Then n(U) = 100, n(M) = 12, n(E) = 15, n(S) = 8, n(E ∩ M) = 6, n(M ∩ S) = 7, n(E ∩ S) = 4 and n(E ∩ M ∩ S)=4
Let us draw a Venn diagram
According to the Venn diagram
n(E ∩ M ∩ S)= 4
⇒ e = 4
n(E ∩ M) = 6
⇒ b + e = 6
⇒ b + 4 = 6
⇒ b=2
n(M ∩ S) = 7
⇒ e + f = 7
⇒ 4 + f =7
⇒ f = 3
n(E ∩ S) = 4
⇒ d + e = 4
⇒ d + 4 = 4
⇒ d = 0

n(E) = 15
⇒ a + b + d + e = 15
⇒ a + 2 + 0 + 4 = 15
⇒ a = 9
n(M) = 12
⇒ b + c + e + f = 12
⇒ 2 + c + 4 + 3 = 12
⇒ c = 3
n(S) = 8
⇒ d + e + f + g = 8
⇒ 0 + 4 + 3 + g = 8
⇒ g = 1
Hence we get,
(i) Number of students who passed in English and Mathematics but not in Science, b = 2.
(ii) Number of students who passed in Mathematics and Science but not in English, f = 3.
(iii) Number of students who passed in Mathematics only, c = 3.
(iv) Number of students who passed in more than one subject = b + e + d + f = 2 + 4 + 0 + 3 = 9.

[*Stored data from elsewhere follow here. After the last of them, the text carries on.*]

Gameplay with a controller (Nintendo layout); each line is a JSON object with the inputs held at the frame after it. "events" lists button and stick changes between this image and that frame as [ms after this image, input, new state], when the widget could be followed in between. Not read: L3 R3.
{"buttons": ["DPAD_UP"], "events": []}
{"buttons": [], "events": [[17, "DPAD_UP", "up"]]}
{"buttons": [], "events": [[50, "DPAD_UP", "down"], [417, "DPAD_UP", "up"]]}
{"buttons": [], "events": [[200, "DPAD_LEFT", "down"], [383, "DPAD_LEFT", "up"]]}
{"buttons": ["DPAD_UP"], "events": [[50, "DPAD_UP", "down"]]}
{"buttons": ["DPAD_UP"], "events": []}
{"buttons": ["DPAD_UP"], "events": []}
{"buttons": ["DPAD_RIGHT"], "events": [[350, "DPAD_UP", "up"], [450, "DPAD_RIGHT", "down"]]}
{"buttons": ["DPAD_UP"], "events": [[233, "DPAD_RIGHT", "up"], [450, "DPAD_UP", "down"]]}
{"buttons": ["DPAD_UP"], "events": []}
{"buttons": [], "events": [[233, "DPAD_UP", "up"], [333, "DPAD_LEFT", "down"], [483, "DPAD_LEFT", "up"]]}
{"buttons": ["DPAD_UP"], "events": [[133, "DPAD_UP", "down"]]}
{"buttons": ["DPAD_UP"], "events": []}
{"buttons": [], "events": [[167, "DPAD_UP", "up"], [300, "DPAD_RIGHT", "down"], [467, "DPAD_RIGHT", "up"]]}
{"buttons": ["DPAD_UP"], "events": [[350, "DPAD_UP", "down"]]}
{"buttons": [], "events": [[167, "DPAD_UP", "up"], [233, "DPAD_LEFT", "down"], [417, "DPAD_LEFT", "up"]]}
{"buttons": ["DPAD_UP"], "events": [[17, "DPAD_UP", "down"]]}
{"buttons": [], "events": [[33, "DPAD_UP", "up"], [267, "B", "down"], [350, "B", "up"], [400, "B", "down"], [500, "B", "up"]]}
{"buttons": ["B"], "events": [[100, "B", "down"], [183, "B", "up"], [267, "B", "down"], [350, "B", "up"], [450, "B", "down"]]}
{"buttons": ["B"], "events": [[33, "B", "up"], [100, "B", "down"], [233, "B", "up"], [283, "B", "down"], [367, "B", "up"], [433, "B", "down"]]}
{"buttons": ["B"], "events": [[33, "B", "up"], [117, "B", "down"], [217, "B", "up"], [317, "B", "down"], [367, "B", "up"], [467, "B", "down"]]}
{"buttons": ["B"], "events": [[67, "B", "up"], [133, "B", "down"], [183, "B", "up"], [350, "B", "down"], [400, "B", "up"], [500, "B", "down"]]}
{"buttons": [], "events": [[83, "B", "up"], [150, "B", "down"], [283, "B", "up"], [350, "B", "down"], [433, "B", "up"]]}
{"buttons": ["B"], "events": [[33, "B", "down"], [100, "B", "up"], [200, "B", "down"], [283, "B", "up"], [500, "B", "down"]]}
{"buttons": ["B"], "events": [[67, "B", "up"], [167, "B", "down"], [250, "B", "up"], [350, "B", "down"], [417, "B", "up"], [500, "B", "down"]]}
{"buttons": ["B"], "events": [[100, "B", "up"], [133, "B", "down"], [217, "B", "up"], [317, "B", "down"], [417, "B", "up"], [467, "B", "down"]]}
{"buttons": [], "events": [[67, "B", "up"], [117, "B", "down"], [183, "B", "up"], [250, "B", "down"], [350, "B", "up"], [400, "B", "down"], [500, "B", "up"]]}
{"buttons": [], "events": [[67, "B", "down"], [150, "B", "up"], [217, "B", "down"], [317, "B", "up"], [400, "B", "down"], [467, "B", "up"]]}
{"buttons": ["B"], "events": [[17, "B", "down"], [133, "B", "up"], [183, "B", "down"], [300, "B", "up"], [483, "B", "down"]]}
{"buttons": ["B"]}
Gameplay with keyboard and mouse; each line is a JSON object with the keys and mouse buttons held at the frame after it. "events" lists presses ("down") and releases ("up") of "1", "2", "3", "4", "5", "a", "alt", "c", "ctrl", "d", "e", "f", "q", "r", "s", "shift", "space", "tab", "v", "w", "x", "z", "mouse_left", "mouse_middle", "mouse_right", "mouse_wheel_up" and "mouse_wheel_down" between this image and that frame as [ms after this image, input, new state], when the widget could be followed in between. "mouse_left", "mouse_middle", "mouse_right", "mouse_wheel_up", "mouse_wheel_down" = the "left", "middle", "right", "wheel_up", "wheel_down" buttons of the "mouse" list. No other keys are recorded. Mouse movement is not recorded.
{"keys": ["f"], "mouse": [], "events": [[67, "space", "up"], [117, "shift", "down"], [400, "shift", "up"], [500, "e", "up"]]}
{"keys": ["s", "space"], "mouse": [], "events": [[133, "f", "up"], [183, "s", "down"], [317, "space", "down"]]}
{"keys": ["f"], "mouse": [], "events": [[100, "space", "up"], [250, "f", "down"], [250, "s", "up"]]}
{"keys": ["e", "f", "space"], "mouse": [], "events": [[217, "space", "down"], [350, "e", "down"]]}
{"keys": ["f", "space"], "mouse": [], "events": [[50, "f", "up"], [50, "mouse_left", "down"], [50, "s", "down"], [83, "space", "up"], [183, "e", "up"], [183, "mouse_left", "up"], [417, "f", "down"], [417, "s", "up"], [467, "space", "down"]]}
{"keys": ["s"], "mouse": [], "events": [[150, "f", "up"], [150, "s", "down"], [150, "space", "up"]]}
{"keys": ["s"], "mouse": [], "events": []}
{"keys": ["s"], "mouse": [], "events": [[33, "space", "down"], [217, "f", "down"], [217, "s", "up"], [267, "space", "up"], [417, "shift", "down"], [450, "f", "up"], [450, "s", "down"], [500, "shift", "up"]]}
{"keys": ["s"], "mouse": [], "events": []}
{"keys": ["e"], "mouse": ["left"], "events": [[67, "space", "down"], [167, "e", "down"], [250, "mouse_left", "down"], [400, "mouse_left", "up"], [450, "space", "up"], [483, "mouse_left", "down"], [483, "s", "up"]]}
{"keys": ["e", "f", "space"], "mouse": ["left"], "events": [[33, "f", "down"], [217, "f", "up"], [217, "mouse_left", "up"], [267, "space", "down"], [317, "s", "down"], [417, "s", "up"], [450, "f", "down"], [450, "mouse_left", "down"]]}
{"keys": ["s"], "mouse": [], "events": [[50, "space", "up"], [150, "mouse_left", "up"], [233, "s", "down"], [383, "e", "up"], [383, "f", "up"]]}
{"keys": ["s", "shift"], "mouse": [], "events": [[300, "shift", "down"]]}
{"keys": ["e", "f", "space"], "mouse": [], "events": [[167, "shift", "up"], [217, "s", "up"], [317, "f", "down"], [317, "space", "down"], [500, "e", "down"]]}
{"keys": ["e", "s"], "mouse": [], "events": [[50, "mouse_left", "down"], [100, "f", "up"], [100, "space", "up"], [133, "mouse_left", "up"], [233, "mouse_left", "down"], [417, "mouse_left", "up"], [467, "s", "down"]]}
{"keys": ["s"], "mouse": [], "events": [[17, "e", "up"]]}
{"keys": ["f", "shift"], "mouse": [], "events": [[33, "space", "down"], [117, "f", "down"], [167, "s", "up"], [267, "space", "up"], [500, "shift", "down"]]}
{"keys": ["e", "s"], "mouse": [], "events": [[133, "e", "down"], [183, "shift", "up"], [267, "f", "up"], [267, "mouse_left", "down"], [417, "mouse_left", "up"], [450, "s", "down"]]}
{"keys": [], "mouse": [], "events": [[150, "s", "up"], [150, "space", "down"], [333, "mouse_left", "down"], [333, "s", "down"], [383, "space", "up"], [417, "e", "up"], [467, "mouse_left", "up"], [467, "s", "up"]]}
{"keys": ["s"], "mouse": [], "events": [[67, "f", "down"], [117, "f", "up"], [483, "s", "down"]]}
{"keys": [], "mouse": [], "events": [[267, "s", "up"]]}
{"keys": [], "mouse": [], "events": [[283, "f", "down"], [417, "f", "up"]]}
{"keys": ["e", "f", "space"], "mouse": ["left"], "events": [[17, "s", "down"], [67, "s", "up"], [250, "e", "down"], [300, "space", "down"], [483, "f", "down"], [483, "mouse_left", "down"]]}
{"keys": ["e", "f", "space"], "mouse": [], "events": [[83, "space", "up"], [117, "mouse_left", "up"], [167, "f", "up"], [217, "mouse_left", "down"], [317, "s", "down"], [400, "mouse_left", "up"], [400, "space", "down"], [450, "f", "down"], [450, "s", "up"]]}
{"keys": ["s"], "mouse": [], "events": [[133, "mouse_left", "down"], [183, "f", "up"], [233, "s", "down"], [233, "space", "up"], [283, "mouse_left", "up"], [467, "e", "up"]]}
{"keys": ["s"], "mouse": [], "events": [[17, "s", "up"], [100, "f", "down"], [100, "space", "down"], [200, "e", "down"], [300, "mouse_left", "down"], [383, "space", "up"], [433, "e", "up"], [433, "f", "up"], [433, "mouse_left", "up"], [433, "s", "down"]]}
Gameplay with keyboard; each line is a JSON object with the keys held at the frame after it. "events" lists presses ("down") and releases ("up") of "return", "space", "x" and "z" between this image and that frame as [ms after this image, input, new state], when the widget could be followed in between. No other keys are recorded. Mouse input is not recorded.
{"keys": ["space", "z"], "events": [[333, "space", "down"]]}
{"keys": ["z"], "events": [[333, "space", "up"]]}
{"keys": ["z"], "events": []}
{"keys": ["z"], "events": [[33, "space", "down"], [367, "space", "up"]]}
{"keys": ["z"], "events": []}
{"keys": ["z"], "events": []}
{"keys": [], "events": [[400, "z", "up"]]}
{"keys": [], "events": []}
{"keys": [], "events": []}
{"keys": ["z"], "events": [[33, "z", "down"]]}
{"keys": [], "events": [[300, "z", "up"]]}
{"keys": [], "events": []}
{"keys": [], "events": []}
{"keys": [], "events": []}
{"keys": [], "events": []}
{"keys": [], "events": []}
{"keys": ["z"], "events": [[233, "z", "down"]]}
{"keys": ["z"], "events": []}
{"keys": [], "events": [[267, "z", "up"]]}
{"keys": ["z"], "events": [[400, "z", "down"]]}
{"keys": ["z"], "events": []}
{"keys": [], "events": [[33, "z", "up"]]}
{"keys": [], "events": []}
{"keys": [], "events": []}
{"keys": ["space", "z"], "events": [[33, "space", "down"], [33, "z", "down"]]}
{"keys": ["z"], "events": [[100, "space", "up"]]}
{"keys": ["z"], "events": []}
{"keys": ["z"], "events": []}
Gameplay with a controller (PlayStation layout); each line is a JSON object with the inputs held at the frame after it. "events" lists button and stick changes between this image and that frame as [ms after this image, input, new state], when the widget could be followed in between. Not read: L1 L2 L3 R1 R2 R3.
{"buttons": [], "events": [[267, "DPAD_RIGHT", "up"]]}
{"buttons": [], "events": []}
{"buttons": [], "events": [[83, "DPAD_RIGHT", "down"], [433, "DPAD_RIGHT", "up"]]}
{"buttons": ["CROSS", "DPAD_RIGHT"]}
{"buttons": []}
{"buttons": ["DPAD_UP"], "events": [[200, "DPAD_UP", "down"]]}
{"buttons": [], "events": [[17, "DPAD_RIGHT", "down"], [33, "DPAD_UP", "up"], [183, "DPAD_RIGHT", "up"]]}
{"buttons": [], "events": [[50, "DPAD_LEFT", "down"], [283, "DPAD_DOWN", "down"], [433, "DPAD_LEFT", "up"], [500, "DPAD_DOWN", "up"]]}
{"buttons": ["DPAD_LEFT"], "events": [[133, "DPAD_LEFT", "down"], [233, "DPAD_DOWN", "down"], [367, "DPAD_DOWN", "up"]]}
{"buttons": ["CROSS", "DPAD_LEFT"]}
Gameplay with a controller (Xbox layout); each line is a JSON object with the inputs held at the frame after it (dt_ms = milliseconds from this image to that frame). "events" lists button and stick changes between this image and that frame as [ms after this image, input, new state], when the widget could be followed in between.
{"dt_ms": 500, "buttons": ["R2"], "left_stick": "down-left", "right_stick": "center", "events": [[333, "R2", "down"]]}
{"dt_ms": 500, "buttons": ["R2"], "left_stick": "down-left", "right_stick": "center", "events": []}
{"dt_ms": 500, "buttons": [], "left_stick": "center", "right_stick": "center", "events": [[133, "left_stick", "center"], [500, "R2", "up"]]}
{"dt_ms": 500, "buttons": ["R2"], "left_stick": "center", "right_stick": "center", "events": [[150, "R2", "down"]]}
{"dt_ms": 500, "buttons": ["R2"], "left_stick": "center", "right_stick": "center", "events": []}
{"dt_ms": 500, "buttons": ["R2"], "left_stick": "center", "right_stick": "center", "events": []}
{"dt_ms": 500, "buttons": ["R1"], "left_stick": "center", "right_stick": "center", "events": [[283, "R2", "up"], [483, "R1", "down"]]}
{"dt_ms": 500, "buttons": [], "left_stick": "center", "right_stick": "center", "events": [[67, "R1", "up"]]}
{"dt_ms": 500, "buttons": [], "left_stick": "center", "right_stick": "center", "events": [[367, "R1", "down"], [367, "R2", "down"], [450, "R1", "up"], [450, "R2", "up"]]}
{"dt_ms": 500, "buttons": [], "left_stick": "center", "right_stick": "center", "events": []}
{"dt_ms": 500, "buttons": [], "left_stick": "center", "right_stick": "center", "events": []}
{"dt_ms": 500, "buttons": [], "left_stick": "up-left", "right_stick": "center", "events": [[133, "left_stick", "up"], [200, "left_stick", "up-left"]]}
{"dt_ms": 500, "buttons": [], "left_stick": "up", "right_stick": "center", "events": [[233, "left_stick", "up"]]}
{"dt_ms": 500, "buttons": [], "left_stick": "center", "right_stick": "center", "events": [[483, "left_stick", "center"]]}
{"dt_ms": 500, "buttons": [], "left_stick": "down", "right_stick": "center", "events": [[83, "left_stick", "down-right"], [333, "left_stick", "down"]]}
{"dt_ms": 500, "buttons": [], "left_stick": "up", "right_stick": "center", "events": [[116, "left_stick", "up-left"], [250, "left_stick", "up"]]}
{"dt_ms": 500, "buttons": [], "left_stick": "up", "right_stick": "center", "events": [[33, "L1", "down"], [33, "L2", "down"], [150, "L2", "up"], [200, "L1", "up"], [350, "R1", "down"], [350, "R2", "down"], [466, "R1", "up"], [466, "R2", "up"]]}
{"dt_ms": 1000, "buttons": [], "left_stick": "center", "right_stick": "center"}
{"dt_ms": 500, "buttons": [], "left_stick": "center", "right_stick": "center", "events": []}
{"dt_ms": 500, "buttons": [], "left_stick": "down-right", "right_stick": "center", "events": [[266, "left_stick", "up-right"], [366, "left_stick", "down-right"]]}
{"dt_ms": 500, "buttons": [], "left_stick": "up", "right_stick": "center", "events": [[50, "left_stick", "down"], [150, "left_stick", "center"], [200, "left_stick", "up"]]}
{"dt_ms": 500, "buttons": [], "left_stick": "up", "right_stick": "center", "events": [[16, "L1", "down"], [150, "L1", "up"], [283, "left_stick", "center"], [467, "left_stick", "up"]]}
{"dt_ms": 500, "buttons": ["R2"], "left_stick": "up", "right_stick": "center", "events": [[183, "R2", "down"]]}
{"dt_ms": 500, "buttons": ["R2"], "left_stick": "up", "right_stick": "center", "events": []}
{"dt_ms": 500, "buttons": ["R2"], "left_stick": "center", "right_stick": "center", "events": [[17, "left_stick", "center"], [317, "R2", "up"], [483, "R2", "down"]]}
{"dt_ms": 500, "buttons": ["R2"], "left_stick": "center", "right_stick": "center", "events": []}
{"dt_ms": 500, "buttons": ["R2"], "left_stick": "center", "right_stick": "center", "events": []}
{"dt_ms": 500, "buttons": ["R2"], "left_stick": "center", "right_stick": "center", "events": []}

Q.25. In a class of 60 students, 25 students play cricket and 20 students play tennis, and 10 students play both the games. Find the number of students who play neither?
Ans. Total number of students = 60 ⇒ n(U) = 60
Number of students who play cricket = 25 ⇒ n(C) = 25
Number of students who play tennis = 20 ⇒ n(T) = 20
Number of students who play both the games = 10 ⇒ n(C ∩ T) = 10
∴ Number of students who play any one game =  n(C ∪ T) = n(C) + n(T) – n(C ∩ T) = 25 + 20 – 10 = 35
Number of students who play neither
= n(U) – n(C ∪ T)
= 60 – 35 = 25

Q.26. In a survey of 200 students of a school, it was found that 120 study Mathematics, 90 study Physics and 70 study Chemistry, 40 study Mathematics and Physics, 30 study Physics and Chemistry, 50 study Chemistry and Mathematics and 20 none of these subjects. Find the number of students who study all the three subjects.
Ans. Let the set of students who study Mathematics be M, the set of students who study Physics be P and the set of  students who study Chemistry be C.
According to the question,
n(U) = 200, n(M)= 120, n(P) = 90, n(C) = 70, n(M ∩ P) = 40, n(P ∩ C) = 30, n(C ∩ M) = 50, and n(M’ ∩ P’ ∩ C’) = 20
∴ n(U) – n(M’ ∩ P’ ∩ C’) = n(M ∪ P ∪ C) = 200 - 20 = 180
Now n(M ∪ P ∪ C) = n(M) + n(P) + n(C) – n(M ∩ P) – n(P ∩ C)– n(M ∩ C) + (n(M ∩ P ∩ C)
⇒ 180 = 120 + 90 + 70 – 40 – 30 – 50 + n(M ∩ P ∩ C)
⇒ 180 – 160 = n(M ∩ P ∩ C)
⇒ n(M ∩ P ∩ C) = 20
Hence, the number of  students who study all the three subjects = 20.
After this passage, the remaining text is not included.